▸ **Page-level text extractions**

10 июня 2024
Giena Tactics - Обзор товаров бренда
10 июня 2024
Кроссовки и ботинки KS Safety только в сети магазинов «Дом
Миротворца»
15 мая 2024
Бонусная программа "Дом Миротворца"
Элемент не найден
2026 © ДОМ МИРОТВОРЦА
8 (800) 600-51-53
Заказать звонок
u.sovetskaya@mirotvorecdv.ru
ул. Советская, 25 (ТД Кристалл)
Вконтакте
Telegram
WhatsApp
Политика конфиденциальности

▸ **TASK GOAL**
Copy every line of the data above exactly.

▸ **EXPECTED ANSWER**
10 июня 2024
Giena Tactics - Обзор товаров бренда
10 июня 2024
Кроссовки и ботинки KS Safety только в сети магазинов «Дом
Миротворца»
15 мая 2024
Бонусная программа "Дом Миротворца"
Элемент не найден
2026 © ДОМ МИРОТВОРЦА
8 (800) 600-51-53
Заказать звонок
u.sovetskaya@mirotvorecdv.ru
ул. Советская, 25 (ТД Кристалл)
Вконтакте
Telegram
WhatsApp
Политика конфиденциальности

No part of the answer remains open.